[Dataset items]
┌──
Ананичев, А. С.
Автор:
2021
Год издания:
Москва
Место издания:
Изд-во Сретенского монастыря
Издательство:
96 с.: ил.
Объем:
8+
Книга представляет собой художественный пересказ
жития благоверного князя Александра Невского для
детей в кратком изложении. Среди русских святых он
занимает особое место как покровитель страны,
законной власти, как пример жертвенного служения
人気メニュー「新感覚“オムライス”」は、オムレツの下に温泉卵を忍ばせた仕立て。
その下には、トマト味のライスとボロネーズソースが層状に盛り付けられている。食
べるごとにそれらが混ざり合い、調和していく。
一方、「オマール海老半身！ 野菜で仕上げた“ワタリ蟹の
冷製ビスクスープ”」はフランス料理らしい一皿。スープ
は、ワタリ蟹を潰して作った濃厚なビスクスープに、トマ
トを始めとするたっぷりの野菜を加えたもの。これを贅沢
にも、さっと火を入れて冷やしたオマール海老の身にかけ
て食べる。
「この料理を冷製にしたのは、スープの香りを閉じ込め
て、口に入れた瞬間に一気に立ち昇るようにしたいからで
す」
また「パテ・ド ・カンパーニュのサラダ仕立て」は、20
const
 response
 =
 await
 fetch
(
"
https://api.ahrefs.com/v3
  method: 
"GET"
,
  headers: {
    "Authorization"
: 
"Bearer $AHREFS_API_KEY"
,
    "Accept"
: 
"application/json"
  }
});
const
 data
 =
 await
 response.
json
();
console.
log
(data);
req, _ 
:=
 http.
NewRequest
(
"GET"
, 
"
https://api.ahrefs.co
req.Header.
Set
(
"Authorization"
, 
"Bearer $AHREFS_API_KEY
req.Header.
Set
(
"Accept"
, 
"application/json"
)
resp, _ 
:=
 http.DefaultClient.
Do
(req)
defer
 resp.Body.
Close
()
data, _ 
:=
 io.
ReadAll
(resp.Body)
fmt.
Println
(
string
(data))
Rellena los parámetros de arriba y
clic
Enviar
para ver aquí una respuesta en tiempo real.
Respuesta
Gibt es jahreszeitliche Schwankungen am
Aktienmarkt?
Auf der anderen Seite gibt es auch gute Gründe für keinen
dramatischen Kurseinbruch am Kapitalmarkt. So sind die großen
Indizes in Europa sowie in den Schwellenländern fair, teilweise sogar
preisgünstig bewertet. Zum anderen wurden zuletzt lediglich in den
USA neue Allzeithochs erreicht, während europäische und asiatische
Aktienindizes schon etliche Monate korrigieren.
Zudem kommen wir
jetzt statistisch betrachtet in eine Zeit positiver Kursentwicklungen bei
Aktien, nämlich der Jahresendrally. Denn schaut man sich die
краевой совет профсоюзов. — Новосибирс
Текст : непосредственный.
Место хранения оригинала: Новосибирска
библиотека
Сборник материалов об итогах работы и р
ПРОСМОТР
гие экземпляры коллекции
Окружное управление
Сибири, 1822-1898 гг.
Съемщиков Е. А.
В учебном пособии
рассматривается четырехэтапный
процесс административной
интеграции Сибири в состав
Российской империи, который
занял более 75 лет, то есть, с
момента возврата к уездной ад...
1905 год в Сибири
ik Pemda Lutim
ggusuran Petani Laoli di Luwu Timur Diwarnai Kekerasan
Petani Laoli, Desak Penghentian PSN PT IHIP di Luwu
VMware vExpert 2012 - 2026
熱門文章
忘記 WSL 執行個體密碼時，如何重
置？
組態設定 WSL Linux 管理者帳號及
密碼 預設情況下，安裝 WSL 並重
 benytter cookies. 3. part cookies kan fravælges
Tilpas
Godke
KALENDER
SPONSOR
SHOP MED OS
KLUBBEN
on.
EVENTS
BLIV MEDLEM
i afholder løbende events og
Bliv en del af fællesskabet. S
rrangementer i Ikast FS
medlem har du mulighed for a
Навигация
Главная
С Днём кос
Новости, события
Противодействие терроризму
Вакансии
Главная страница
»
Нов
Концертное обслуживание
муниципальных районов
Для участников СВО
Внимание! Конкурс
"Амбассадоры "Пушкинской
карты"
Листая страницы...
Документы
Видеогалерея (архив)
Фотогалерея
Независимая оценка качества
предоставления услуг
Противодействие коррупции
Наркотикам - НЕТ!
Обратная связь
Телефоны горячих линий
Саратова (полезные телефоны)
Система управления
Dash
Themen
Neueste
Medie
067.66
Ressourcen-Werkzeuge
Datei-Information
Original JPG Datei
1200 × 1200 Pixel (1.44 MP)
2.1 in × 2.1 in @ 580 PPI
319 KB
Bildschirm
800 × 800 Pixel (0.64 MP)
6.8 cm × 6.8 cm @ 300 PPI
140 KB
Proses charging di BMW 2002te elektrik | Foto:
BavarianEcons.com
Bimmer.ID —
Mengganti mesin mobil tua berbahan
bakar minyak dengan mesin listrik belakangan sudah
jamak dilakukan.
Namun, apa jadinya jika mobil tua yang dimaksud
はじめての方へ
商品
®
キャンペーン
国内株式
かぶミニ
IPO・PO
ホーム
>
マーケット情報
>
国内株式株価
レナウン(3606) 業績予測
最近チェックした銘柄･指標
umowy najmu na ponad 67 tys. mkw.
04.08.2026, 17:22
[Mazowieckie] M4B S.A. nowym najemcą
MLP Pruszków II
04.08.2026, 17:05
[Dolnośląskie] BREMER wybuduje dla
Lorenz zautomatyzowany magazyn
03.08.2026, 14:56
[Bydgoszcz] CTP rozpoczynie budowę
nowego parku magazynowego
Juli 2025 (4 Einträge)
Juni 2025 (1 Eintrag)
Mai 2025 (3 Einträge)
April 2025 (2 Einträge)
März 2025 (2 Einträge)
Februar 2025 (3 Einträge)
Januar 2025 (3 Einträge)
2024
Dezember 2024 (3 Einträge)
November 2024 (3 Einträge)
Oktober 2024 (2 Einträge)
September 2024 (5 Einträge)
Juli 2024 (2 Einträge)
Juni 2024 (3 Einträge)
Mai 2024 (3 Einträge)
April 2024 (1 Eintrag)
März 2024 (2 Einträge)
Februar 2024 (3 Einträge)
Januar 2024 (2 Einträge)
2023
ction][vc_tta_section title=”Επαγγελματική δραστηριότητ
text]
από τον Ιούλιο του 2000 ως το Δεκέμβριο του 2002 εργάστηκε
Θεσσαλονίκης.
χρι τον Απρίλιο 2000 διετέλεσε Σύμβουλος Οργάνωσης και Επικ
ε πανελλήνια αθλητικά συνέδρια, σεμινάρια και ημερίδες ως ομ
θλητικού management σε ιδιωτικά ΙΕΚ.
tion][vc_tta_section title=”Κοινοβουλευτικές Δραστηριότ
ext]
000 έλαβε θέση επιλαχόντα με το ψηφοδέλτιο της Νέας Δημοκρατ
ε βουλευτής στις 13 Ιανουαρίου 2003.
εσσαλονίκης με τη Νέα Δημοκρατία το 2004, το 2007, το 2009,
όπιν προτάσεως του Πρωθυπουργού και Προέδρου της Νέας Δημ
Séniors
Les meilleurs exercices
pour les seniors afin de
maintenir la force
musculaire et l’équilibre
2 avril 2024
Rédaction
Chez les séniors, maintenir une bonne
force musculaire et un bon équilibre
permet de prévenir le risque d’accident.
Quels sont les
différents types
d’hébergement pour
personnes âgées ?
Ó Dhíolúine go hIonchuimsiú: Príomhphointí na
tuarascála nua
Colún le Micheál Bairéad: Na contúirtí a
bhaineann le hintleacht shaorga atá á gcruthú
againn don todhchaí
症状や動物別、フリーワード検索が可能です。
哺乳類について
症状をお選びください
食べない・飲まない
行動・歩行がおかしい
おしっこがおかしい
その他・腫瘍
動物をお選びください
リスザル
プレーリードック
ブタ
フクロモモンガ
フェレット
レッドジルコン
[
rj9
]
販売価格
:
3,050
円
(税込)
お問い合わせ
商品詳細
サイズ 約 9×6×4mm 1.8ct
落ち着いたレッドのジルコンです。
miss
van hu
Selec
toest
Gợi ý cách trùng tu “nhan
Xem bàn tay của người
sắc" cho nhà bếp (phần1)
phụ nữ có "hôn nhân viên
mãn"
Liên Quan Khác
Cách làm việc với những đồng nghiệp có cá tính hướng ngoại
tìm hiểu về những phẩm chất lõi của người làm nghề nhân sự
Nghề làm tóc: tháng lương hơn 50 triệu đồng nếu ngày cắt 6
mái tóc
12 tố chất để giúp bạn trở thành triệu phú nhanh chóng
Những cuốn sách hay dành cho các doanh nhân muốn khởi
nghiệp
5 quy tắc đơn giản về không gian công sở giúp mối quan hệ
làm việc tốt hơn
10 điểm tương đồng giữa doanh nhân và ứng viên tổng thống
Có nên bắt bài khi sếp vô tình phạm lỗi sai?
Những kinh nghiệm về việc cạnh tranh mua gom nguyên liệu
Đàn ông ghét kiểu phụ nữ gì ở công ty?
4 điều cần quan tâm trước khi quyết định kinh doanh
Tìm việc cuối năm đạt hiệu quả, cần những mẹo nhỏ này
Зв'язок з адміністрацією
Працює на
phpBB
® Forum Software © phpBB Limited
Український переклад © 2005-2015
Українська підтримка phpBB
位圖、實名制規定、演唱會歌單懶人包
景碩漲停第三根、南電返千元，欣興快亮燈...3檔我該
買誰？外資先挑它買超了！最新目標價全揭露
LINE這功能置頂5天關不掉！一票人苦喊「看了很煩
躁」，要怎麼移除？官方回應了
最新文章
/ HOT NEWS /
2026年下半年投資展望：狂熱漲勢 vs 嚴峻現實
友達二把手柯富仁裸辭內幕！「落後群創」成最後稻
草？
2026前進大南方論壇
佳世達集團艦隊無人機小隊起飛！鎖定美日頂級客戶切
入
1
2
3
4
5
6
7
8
└──
• **PROBLEM REQUIREMENTS**: Rewrite the records from the beginning through the line containing "детей в кратком", putting "Санкт-Петербург" in place of "Москва" and keeping everything else the same.

• **EXERCISE SOLUTION**:
Ананичев, А. С.
Автор:
2021
Год издания:
Санкт-Петербург
Место издания:
Изд-во Сретенского монастыря
Издательство:
96 с.: ил.
Объем:
8+
Книга представляет собой художественный пересказ
жития благоверного князя Александра Невского для
детей в кратком изложении. Среди русских святых он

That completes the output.